Mona/Gab3 complexes are induced during differentiation of normal macrophage precursors. (A) Differentiation of bone marrow-derived macrophage precursors. Day 6 FL cells (day 0) were obtained following cultivation of normal mouse bone marrow cells for 6 days in the presence of FL and then shifted to M-CSF-containing medium (1,000 U/ml) for various times as specified in the figure. Differentiation was detected by flow cytometry based on expression of the macrophage markers Mac-1 and F4/80. Dotted lines represent control cells labeled with secondary antibody alone. Bold lines show cells labeled for the differentiation markers specified. (B) Upregulated expression of Fms, Mona, Gab2, and Gab3. Bone marrow cells were cultivated in the presence of FL for 6 days (day 6 FL, day 0 in M-CSF) and then in the presence of 1,000 U of M-CSF per ml for 1, 2, or 3 days. Fms, Gab2, Mona, and Grb2 expression was detected in WCL following SDS-12% PAGE and immunoblotting (IB) using anti-Fms (1:500), anti-Gab2 (1:2,000), anti-Mona (1:1,000), or anti-Grb2 (1:5,000) antibody. The same lysates (1 mg) were used for Gab3 immunoprecipitation, run on an SDS-7.5% PAGE gel, and immunoblotted with anti-Gab3 antibody. (C) Mona associates with Gab3 during macrophage differentiation. Cell lysates were prepared from cells cultivated as described above, immunoprecipitated using anti-Mona antibody, separated on an SDS-12% PAGE gel, and immunoblotted with anti-Gab3 or anti-Mona antibody. (D) Mona does not associate with Gab2 during macrophage differentiation.

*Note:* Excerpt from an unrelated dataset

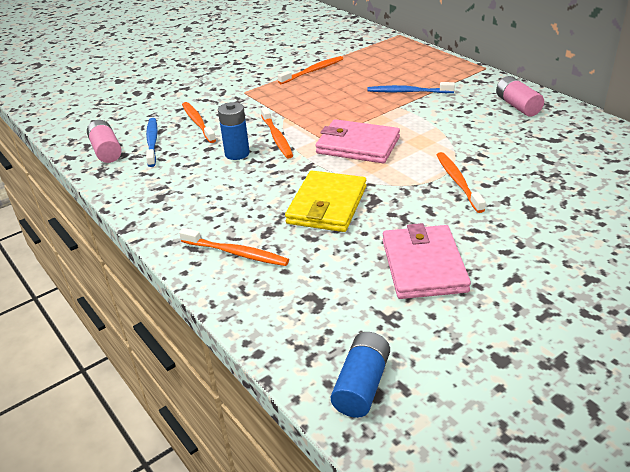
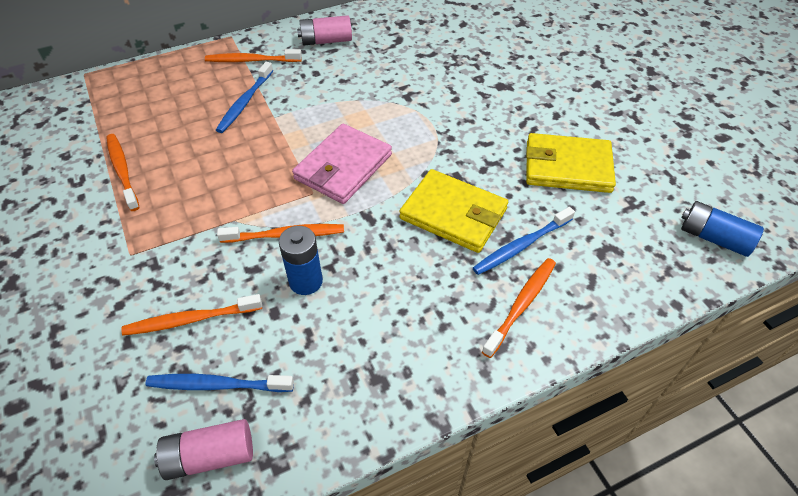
camera: 80 degrees left, 15 degrees up
pink wallet [383,223,471,299] -> yellow wallet [526,133,616,193]
orange toothbrush [437,152,486,213] -> orange toothbrush moved to [205,49,302,62]
none -> blue toothbrush [473,207,575,275]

Cell lysates (day 6 FL, day 2 in M-CSF) were obtained as described above, and proteins were immunoprecipitated using anti-Mona or anti-Gab2 antibodies, run on an SDS-12% PAGE gel, and immunoblotted with anti-Gab2, anti-Mona, or anti-Grb2 antibody. (E) Mona is found in multimolecular complexes in monocytes/macrophages. Day 6 FL cells were cultivated for 1 day in the presence of 1,000 U of M-CSF per ml. Protein complexes in WCL were separated on a Superose 12 HR10/60 gel filtration column. Protein complexes from fractions 13 to 31 were then separated by SDS-12% PAGE and analyzed for Mona expression by immunoblotting with anti-Mona antibody. Estimated molecular masses were calculated based on the standard curve produced from the molecular size markers as indicated in Materials and Methods.